— Document extract —
* * *
# poured sugar equipment



## kent2981 (Jul 15, 2006)

Hi all, correct me if I'm mistaken, but haven't I seen pastry chefs use what basically is a funnel with a handle that controls how much sugar comes out, something like a pancake batter dispenser. What are they and where would I get them? Also what would be the best technique for creating solid and hollow columns? Any help is much appreciated.

peace


----------



## cakerookie (Sep 10, 2005)

Best thing to use is a stainless steel pan with a spout on one side never heard of the funnel though I suppose you could use a metal funnel as long as you grease the inside well so the sugar does not stick.
Creating columns in sugar is tricky but it can be done. You could mold pastillage around a piece of pvc the size and length you desire then pour the sugar into it after you remove the pvc of course just make sure you seal the bottom with more pastillage. Hollow columns are going to be a bit more tricky. Have to think about that one and re -post unless someone here as an idea.

Rgds Rook


----------



## felixe the dog (Jul 16, 2006)

The funnel you talk of is called a "confectioners funnel/gun" chefs also call it a sauce gun. They come with a metal or trigger or the old style use a stick. They come in exoglass or stainless steel. You can get it from anyone over there that stocks matfer/demarle, try JB Prince and sons. Otherwise type in "eurochef" into google and download a cattledog (catalogue). How much are they, In Oz they cost $200-300Aus so I guess you will get them the same in US $, here is a thought - check this link to get started http://www.amazon.com/s/ref=nb_ss_gw...=matfer+funnel 
2nd question, what sort of column and what is your casting/molding material?

Regards,
Felixe.


----------



## kent2981 (Jul 15, 2006)

well,
i wanted to make the columns out of poured sugar, i wanted to make either mostly clear solid tubes with little drizzles of colored sugar or make them entirely clear hollow tubes with a solid tube of colored sugar running up the middle
i dunno, i just had a vision and i want to try and run with it

like always, thanks for the support

peace


----------



## kent2981 (Jul 15, 2006)
* * *
— Requests —
1. In the poured sugar forum thread, take the part that opens with the words containing "Hi all, correct" and closes with "(Sep 10, 2005)", and give it again with "pastry chefs" switched to "candy makers".
2. In the poured sugar forum thread, what name does the funnel with a handle go by?
3. Extend the poured sugar forum thread from where it stops.
The lines have no part in this work.

— Information supplied —
* * *
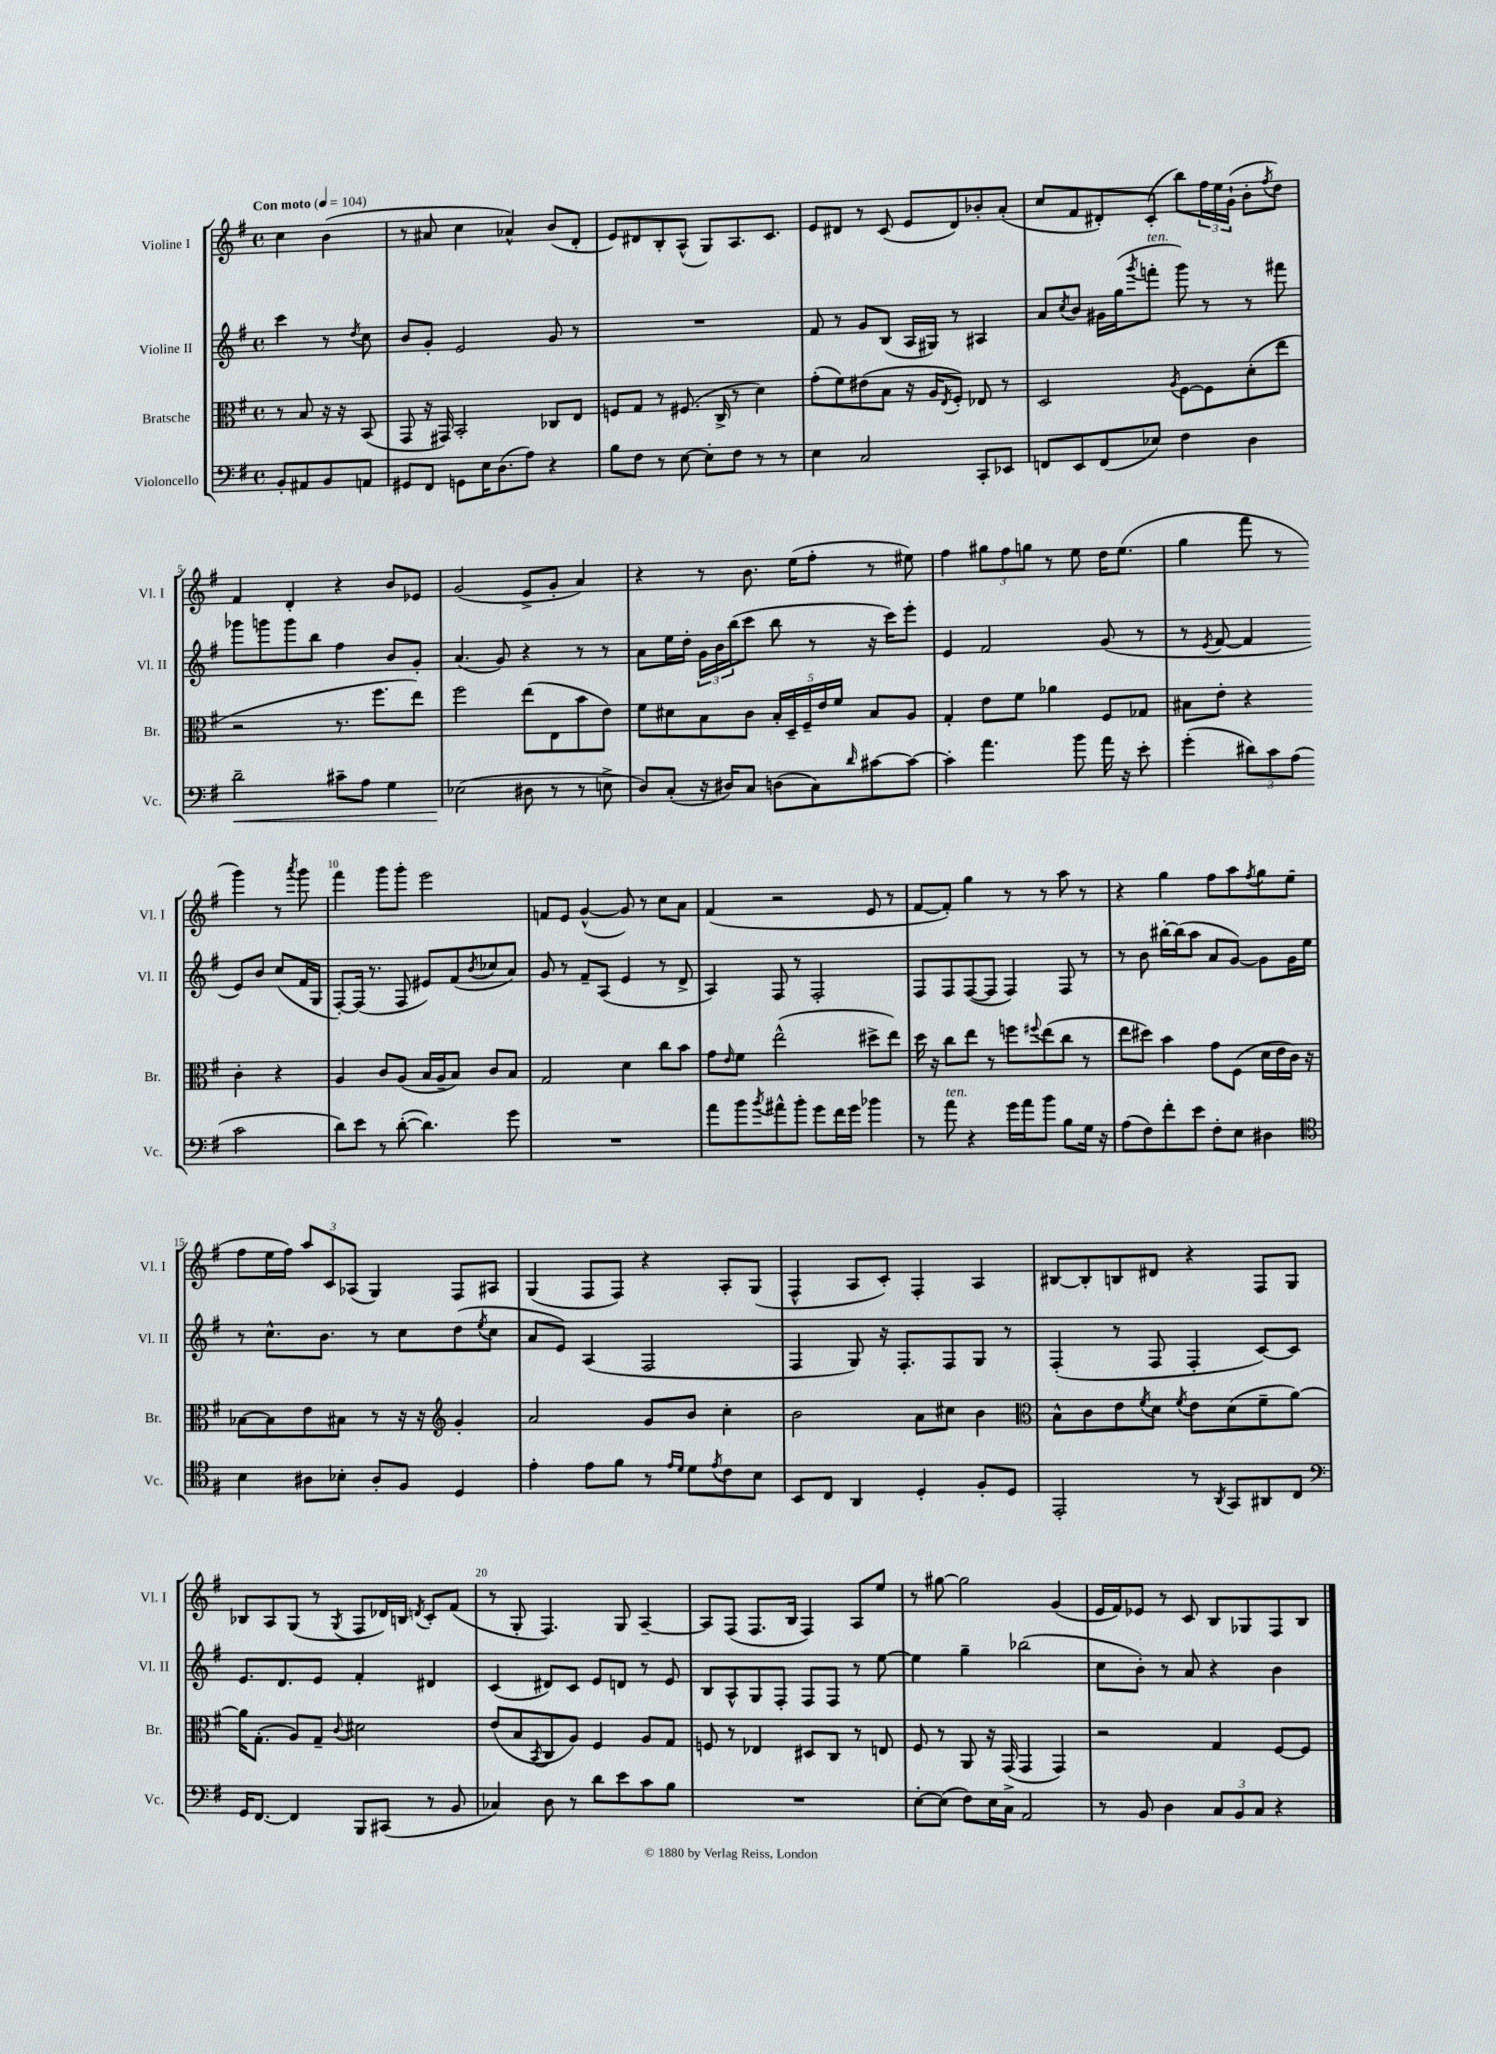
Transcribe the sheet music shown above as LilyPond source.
* * *
— Exercise answers —
1.
Hi all, correct me if I'm mistaken, but haven't I seen candy makers use what basically is a funnel with a handle that controls how much sugar comes out, something like a pancake batter dispenser. What are they and where would I get them? Also what would be the best technique for creating solid and hollow columns? Any help is much appreciated.

peace


----------



## cakerookie (Sep 10, 2005)

2. It is called a confectioners funnel or gun, and chefs also call it a sauce gun.

3.
just for a visual, i think i want solid clear tubes that look almost like lava lamps, with the little globs of color


----------



## panini (Jul 28, 2001)

You can purchase tubing and create stands to hold them. You can infuse some color while pouring or torch after finished.
You can use a metal funnel (no grease) and a handle of a wooden spoon. Us old farts didn't have all this fancy stuff. I must say that I really like the one handed funnels, it allow you to do other things while pouring like adding gold dust or just torching the funnel opening to keep things flowing.
I still say diamond earings


----------



## felixe the dog (Jul 16, 2006)

The only thing about the funnels with with a wooden spoon is be sure to inspect the spout, some spouts have a "fold" runnning its length to ensure an even stream, with a wooden spoon you could not get a seal, so sugar would run - keep this in mind. Also if you are using an ordinary funnel, get a thick gauge steel with a D shaped handle, the metal will heat up very quickly because you are working with temperatures upward of 95 degrees celcius.
Some very basic points, but easily overlooked.
Also when casting, be mindful that a solid cast is very very very heavy, how will this work with the overall project, you may need to slush cast the columns to keep weight down.

Regards, 
Felixe.


----------



## cakerookie (Sep 10, 2005)

You know I don't mean to sound stupid cause I been doing sugar work for quite a while but what the heck is a slush cast? And why would you want to use a funnel to pour the sugar? Heck I do it out of the pan with no problem. None of this is making any sense.

Rgd Rook


----------



## felixe the dog (Jul 16, 2006)

Sorry for the confusion it is not a stupid question, slush casting is slang I picked up at the local mold making and FX shop. It is essentially hollow casting of a mold, I suggested it to keep a strength to weight ratio.
Why use a funnel to pour sugar? Ask Kent 2981, I am only trying to help him find the equipment he needs, not question his methods!.
Sure, go ahead and pour it out of a pan - whatever works for him or you.

Regards, 
Felixe.


----------



## foodpump (Oct 10, 2005)

I've had some luck with columns wider than 2 1/2" dia. just by pouring out the sugar in the form of a long rectangle. When still pliable, wrap it around a paper encased pvc pipe. When cold "weld" the seam shut with a blow torch or with tempered chocolate. 
For pouring/ casting I got myself a set of 3/8" x 3/8" solid s/s bars in 2, 4, 6, and 8" lengths made up. Managed to talk the guy into cutting a 45 angle on the ends of the 4 and 6" lengths for more versatility. Think it cost me $40.00 for the metal and labour at a local metal shop. Matfer, eat your heart out! Indespensible.

Anyone use a microplane to smooth edges or re-shape cast sugarwork?


----------



## cakerookie (Sep 10, 2005)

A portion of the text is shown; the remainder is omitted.